:: Provided passage ::
────────────────────────────────────────

Greetings, subscribers. As promised, here’s the third post about Earth Care by my friend, the naturalist and author, Peg Sias Lantz. Let’s learn a little something about pine trees …

The unique longleaf pines

When my Dad was eight years old, his Dad moved the family to Lake Lucy, [Florida] where I live now. My Dad told me the whole area was surrounded by longleaf pine trees in all stages of development. He said he and his brother could climb a young tree to the top, and it would bend over toward another pine, making it possible for them to go around the lake from tree to tree without touching ground. He once told me he found a longleaf pine needle 24 inches long. I have one Scotch-taped to my bookcase that I found – it’s 22 inches long.

Where are longleaf pines?

Longleaf pines used to cover the entire southeastern coastal strand from Texas to Virginia (including Oakland and Winter Garden) – 90 million acres. They were cut for log cabins, homes, ship masts, and railroad ties, and turpentined for naval stores, and later to plant citrus groves and slash pine plantations. Only five million acres remain, and the only remaining old growth pine forest in Florida is on Eglin Air Force Base in the Panhandle.

A longleaf pine forest is different from northern hardwood forests. The trees grow far apart, and the undergrowth consists of beautiful wildflowers, such as goldenrod, blazing star, and beautyberry, and grasses, especially one called wiregrass, which grows only in association with longleaf pines. Pioneers traveling to Florida would comment on how easy it was for their horses to navigate through the pines.

────────────────────────────────────────

:: Tasks for this exercise ::
**A)** In the text about longleaf pines, how many acres of longleaf pine forest remain?
**B)** List every wildflower that the text about longleaf pines names as part of the undergrowth in a longleaf pine forest.

(Raw records)
────────────────────────────────────────

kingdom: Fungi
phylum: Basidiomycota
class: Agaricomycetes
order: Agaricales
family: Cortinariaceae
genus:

────────────────────────────────────────

:: Answers per task ::
**A)** Five million acres remain.

**B)** Goldenrod, blazing star, beautyberry